Lava Lake Explosion Births Bizarre Glass Egg In Hawaii

On Friday, during a fairly typical explosion at the lava lake at Hawaii’s Kilauea volcano, various volcanic rock fragments flew into the air.

But later that day, on the rim of Halemaʻumaʻu Crater, some 360 feet above the lava lake’s surface, Tim Orr, a geologist at the Hawaiian Volcano Observatory, found something he had never seen before.

“It’s kind of like a balloon,”Janet Babb, observatory geologist and public information officer, told The Huffington Post. “It’s hollow inside with this thin, glassy shell, which is very fragile.”

Scientists are calling it the “coolest Pele’s tear” ever found — a reference to the Hawaiian goddess of volcanoes and the tear drop-shaped glass particles that form when fountaining molten lava quickly cools.

The observatory wrote on its website that the “one-of-a-kind, completely hollow Pele’s tear” is about half an inch in length and was likely ejected from the lava lake in the aftermath of the explosion, when the lake surface was spattering vigorously.

But the glassy object’s fragile, egg shell-like structure has scientists scratching their heads.

“To my knowledge, it’s the only thing like it that has ever formed,” Orr told the Honolulu Star-Advertiser.

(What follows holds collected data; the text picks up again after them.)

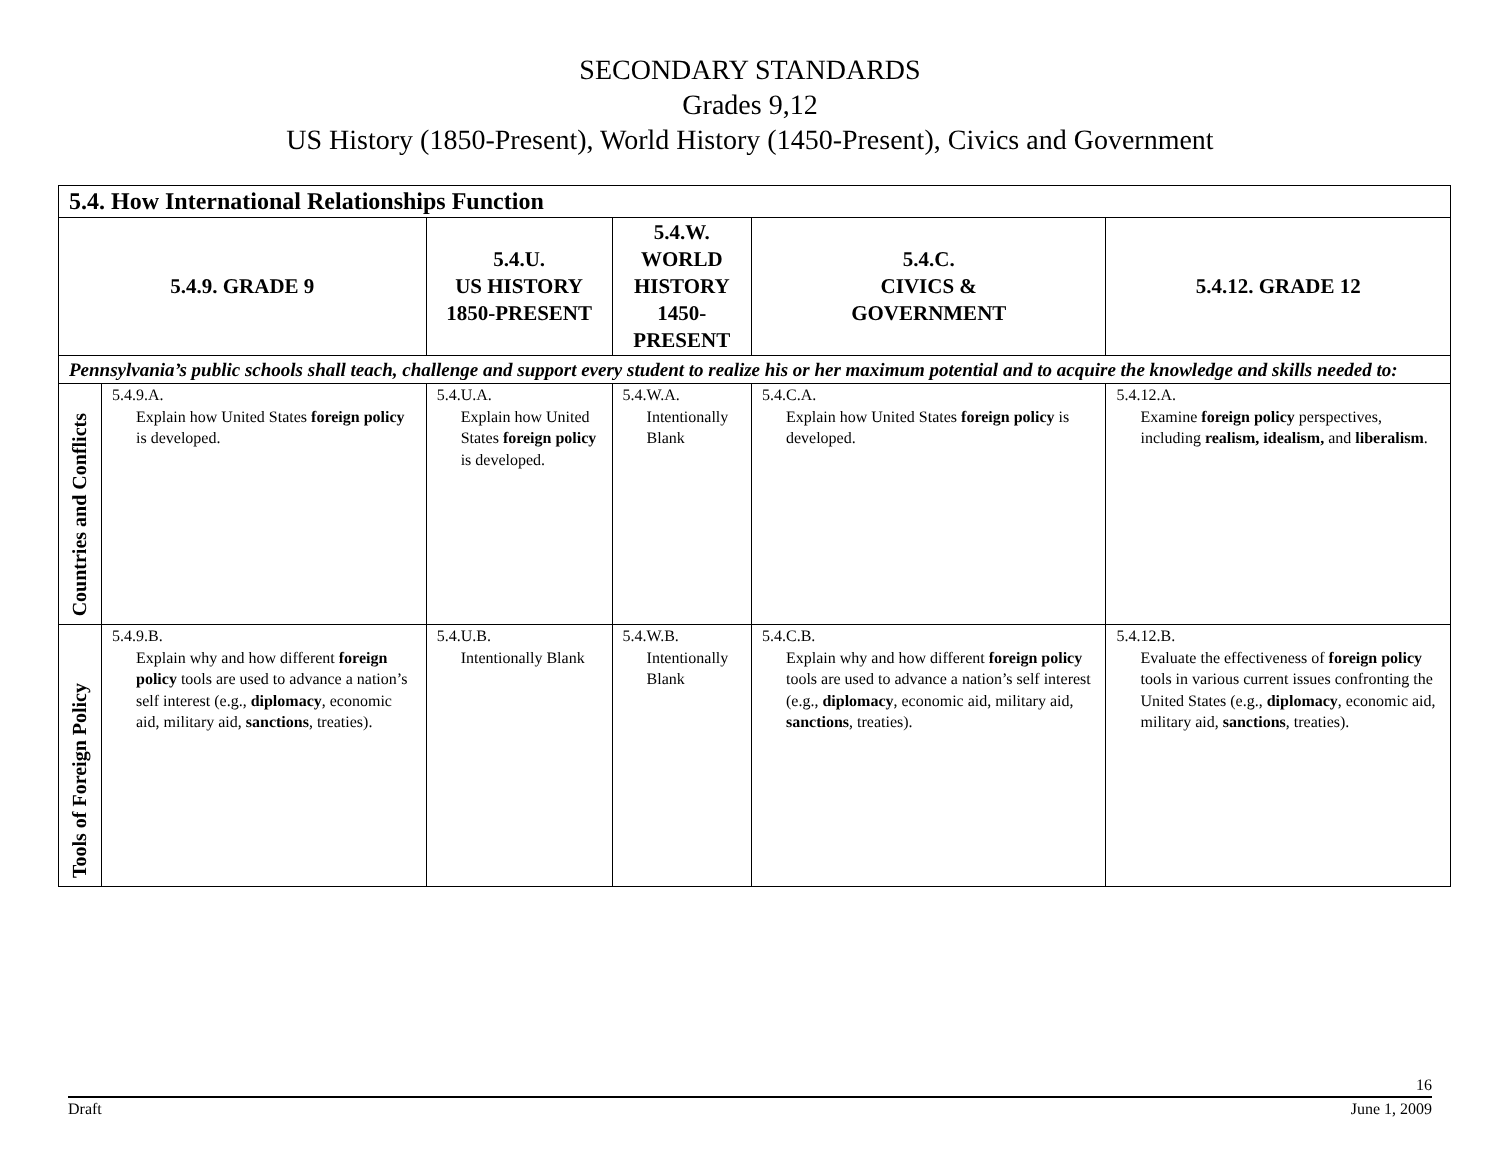SECONDARY STANDARDS
Grades 9,12
US History (1850-Present), World History (1450-Present), Civics and Government
| 5.4. How International Relationships Function | | | | | |
| --- | --- | --- | --- | --- | --- |
| 5.4.9. GRADE 9 | | 5.4.U. US HISTORY 1850-PRESENT | 5.4.W. WORLD HISTORY 1450-PRESENT | 5.4.C. CIVICS & GOVERNMENT | 5.4.12. GRADE 12 |
| Pennsylvania’s public schools shall teach, challenge and support every student to realize his or her maximum potential and to acquire the knowledge and skills needed to: | | | | | |
| Countries and Conflicts | 5.4.9.A. Explain how United States foreign policy is developed. | 5.4.U.A. Explain how United States foreign policy is developed. | 5.4.W.A. Intentionally Blank | 5.4.C.A. Explain how United States foreign policy is developed. | 5.4.12.A. Examine foreign policy perspectives, including realism, idealism, and liberalism . |
| Tools of Foreign Policy | 5.4.9.B. Explain why and how different foreign policy tools are used to advance a nation’s self interest (e.g., diplomacy , economic aid, military aid, sanctions , treaties). | 5.4.U.B. Intentionally Blank | 5.4.W.B. Intentionally Blank | 5.4.C.B. Explain why and how different foreign policy tools are used to advance a nation’s self interest (e.g., diplomacy , economic aid, military aid, sanctions , treaties). | 5.4.12.B. Evaluate the effectiveness of foreign policy tools in various current issues confronting the United States (e.g., diplomacy , economic aid, military aid, sanctions , treaties). |
16
Draft June 1, 2009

Rockfalls and subsequent explosive events, like the one seen above, are relatively common at the lava lake. They occur with no warning, sending fragments of hot lava, rocky debris and ash high into the air. The Friday event was the third explosion in a week, according to the HVO.

Babb told HuffPost there are many different kinds of fragments that come off the lava lake surface when it’s spattering.